Halliwell looked blitzed. “I only chipped in to back up what you were saying.”
Ingeborg eased up on him. “Sorry. I blew a fuse. Over-excitement. But I intend to find out more about this one.”
“And you must,” Diamond said. Such commitment had to be encouraged.
She raised a thumb.
“While you’re at it,” he added, “see if you can make sense of what Pellegrini was saying about the rabbits. I doubt if he has a sense of humour or even much of an imagination. There may be something we’ve missed.”
“Remind me, then,” she said. “They were hopping a mile a night and heading towards Bath, right?”
“And he knew where to find them because he could hear them digging their holes. Sounds like fantasy but I’m not certain it was.”
“What can I do?” Halliwell asked.
The rivalry between these two was paying dividends. Both wanted a piece of the action.

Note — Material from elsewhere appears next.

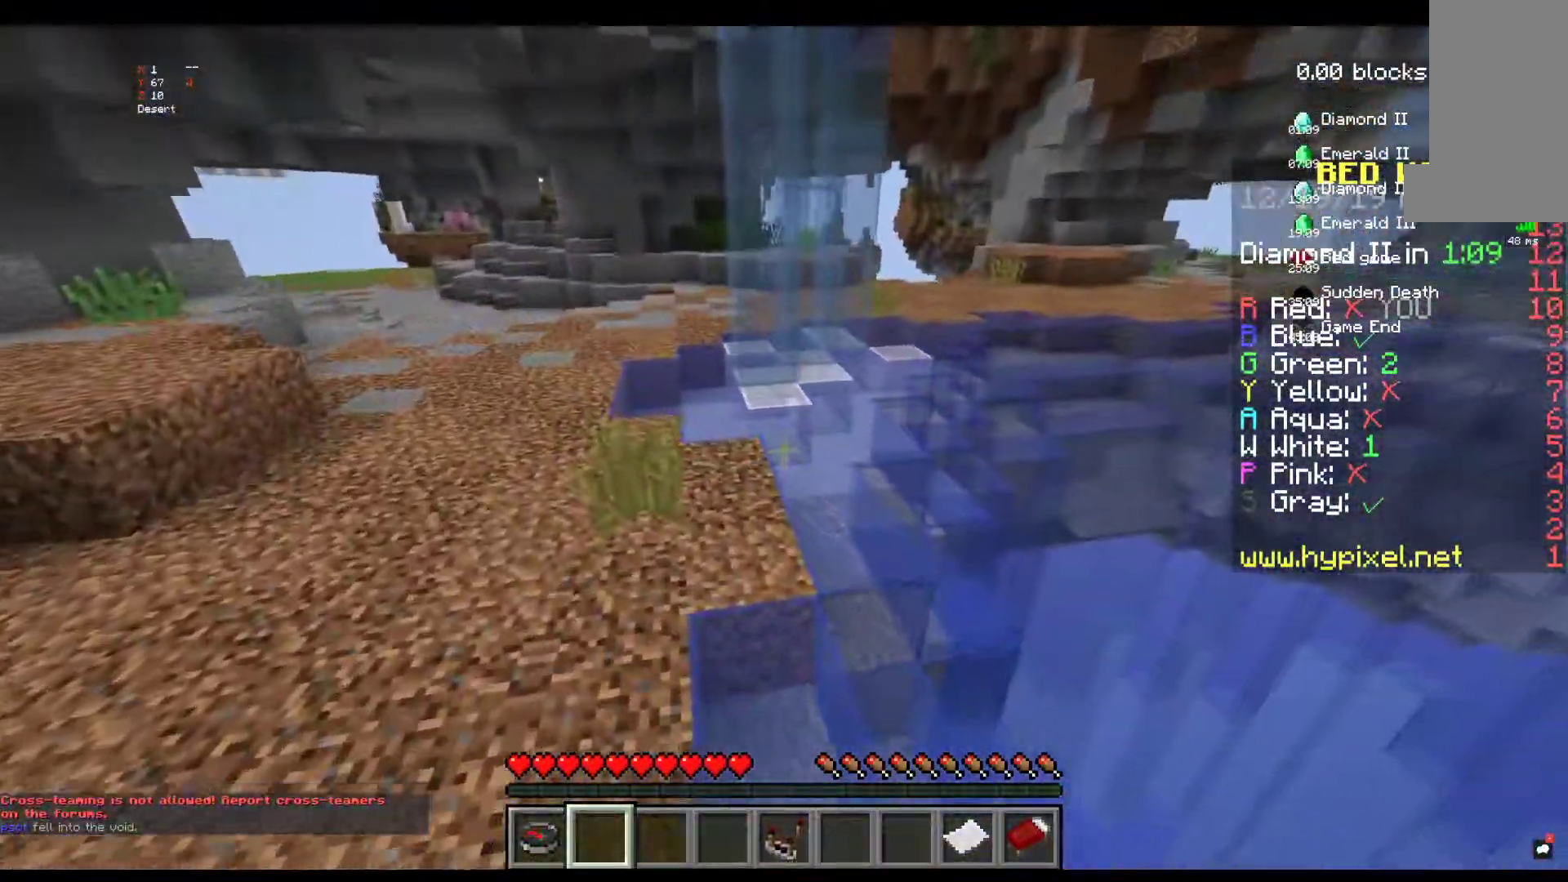
{"keys": ["space", "w"], "mouse": [], "events": []}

Encouraged, Diamond asked Halliwell to find out everything he could on the three men named on the urns.
“And what will you be doing, guv?” Ingeborg asked.
“Looking for a railway enthusiast who isn’t dead or in a coma.”
Not so simple as it sounded.
He discovered that the electronic revolution had transformed the model-train business. All the local shops had closed or gone over to computer games. There was one in Corsham still trading but only through the Internet. Yet the newsagents’ shelves were stacked with titles like Rail Express, Steam News, The Railway Magazine, Heritage Railway, Steam Railway and Old Glory.
Where do you look for a railway enthusiast?
The railway.
Bath Spa station is at the bottom of Manvers Street. Another engineer, the renowned Isambard Kingdom Brunel, sited it there in 1840 at the edge of the city rather than cutting through the centre. His grand design based on a twenty-arch castellated viaduct in the Tudor style made a strong impression, but the interior was plain. The modern revamped ticket hall retains Brunel’s supporting structure in a twenty-first-century context with open areas where partitions had been when Diamond first came to Bath. He liked it.
“I’m not here for a ticket,” he explained at one of the desks.
“You want to know about trains,” the booking clerk said in a voice that had handled the same enquiry a thousand times before.
“People, actually.”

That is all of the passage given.